(Saved data entries)
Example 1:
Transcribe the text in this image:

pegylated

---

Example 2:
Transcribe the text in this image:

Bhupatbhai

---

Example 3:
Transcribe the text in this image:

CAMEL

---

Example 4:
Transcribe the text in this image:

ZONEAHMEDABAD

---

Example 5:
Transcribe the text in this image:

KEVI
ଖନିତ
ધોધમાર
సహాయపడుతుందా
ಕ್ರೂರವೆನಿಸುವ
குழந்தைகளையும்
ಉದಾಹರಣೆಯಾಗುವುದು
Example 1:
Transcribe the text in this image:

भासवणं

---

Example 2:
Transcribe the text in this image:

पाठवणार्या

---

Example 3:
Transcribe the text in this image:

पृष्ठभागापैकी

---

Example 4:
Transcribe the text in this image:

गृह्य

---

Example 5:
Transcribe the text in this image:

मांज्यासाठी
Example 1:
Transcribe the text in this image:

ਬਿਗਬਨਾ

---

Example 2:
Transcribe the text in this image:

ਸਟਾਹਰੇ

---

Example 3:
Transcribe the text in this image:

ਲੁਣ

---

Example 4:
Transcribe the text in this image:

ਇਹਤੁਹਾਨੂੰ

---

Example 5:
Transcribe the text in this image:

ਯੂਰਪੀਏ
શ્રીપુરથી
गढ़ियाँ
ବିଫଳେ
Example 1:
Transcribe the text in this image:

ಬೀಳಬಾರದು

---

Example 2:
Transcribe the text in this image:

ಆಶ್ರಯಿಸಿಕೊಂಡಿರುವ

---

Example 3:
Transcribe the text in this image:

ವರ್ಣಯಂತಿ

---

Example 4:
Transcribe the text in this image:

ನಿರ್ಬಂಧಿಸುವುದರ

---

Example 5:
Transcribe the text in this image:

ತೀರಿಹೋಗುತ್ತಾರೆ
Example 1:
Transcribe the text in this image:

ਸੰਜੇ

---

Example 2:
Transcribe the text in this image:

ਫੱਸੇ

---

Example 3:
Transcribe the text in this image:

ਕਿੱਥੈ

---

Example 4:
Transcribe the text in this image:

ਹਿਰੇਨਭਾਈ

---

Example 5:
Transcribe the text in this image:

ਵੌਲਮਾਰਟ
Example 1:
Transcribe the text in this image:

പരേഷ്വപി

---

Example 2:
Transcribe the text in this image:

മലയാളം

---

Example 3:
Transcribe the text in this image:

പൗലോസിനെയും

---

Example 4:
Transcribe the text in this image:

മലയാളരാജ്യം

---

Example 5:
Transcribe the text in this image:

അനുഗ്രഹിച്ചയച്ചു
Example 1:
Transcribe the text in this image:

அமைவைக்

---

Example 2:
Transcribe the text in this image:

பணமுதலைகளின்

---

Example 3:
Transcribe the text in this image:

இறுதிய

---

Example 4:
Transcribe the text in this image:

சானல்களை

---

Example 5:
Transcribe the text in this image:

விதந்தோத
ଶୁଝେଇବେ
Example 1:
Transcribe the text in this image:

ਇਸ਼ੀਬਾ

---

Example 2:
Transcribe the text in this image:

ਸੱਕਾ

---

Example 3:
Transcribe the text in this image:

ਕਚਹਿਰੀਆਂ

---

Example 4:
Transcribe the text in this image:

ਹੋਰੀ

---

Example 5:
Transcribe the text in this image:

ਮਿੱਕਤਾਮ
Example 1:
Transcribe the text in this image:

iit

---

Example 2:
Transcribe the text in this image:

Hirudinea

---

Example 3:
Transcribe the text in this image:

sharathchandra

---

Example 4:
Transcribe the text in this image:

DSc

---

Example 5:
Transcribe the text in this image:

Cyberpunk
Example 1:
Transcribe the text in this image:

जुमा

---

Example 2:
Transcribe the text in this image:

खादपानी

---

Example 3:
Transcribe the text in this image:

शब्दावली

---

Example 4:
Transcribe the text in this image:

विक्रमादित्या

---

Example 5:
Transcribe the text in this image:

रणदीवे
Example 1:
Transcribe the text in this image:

### [ACTION ITEM]
All of the data above is to be transcribed without alteration.

### [WORKED SOLUTION]
Example 1:
Transcribe the text in this image:

pegylated

---

Example 2:
Transcribe the text in this image:

Bhupatbhai

---

Example 3:
Transcribe the text in this image:

CAMEL

---

Example 4:
Transcribe the text in this image:

ZONEAHMEDABAD

---

Example 5:
Transcribe the text in this image:

KEVI
ଖନିତ
ધોધમાર
సహాయపడుతుందా
ಕ್ರೂರವೆನಿಸುವ
குழந்தைகளையும்
ಉದಾಹರಣೆಯಾಗುವುದು
Example 1:
Transcribe the text in this image:

भासवणं

---

Example 2:
Transcribe the text in this image:

पाठवणार्या

---

Example 3:
Transcribe the text in this image:

पृष्ठभागापैकी

---

Example 4:
Transcribe the text in this image:

गृह्य

---

Example 5:
Transcribe the text in this image:

मांज्यासाठी
Example 1:
Transcribe the text in this image:

ਬਿਗਬਨਾ

---

Example 2:
Transcribe the text in this image:

ਸਟਾਹਰੇ

---

Example 3:
Transcribe the text in this image:

ਲੁਣ

---

Example 4:
Transcribe the text in this image:

ਇਹਤੁਹਾਨੂੰ

---

Example 5:
Transcribe the text in this image:

ਯੂਰਪੀਏ
શ્રીપુરથી
गढ़ियाँ
ବିଫଳେ
Example 1:
Transcribe the text in this image:

ಬೀಳಬಾರದು

---

Example 2:
Transcribe the text in this image:

ಆಶ್ರಯಿಸಿಕೊಂಡಿರುವ

---

Example 3:
Transcribe the text in this image:

ವರ್ಣಯಂತಿ

---

Example 4:
Transcribe the text in this image:

ನಿರ್ಬಂಧಿಸುವುದರ

---

Example 5:
Transcribe the text in this image:

ತೀರಿಹೋಗುತ್ತಾರೆ
Example 1:
Transcribe the text in this image:

ਸੰਜੇ

---

Example 2:
Transcribe the text in this image:

ਫੱਸੇ

---

Example 3:
Transcribe the text in this image:

ਕਿੱਥੈ

---

Example 4:
Transcribe the text in this image:

ਹਿਰੇਨਭਾਈ

---

Example 5:
Transcribe the text in this image:

ਵੌਲਮਾਰਟ
Example 1:
Transcribe the text in this image:

പരേഷ്വപി

---

Example 2:
Transcribe the text in this image:

മലയാളം

---

Example 3:
Transcribe the text in this image:

പൗലോസിനെയും

---

Example 4:
Transcribe the text in this image:

മലയാളരാജ്യം

---

Example 5:
Transcribe the text in this image:

അനുഗ്രഹിച്ചയച്ചു
Example 1:
Transcribe the text in this image:

அமைவைக்

---

Example 2:
Transcribe the text in this image:

பணமுதலைகளின்

---

Example 3:
Transcribe the text in this image:

இறுதிய

---

Example 4:
Transcribe the text in this image:

சானல்களை

---

Example 5:
Transcribe the text in this image:

விதந்தோத
ଶୁଝେଇବେ
Example 1:
Transcribe the text in this image:

ਇਸ਼ੀਬਾ

---

Example 2:
Transcribe the text in this image:

ਸੱਕਾ

---

Example 3:
Transcribe the text in this image:

ਕਚਹਿਰੀਆਂ

---

Example 4:
Transcribe the text in this image:

ਹੋਰੀ

---

Example 5:
Transcribe the text in this image:

ਮਿੱਕਤਾਮ
Example 1:
Transcribe the text in this image:

iit

---

Example 2:
Transcribe the text in this image:

Hirudinea

---

Example 3:
Transcribe the text in this image:

sharathchandra

---

Example 4:
Transcribe the text in this image:

DSc

---

Example 5:
Transcribe the text in this image:

Cyberpunk
Example 1:
Transcribe the text in this image:

जुमा

---

Example 2:
Transcribe the text in this image:

खादपानी

---

Example 3:
Transcribe the text in this image:

शब्दावली

---

Example 4:
Transcribe the text in this image:

विक्रमादित्या

---

Example 5:
Transcribe the text in this image:

रणदीवे
Example 1:
Transcribe the text in this image:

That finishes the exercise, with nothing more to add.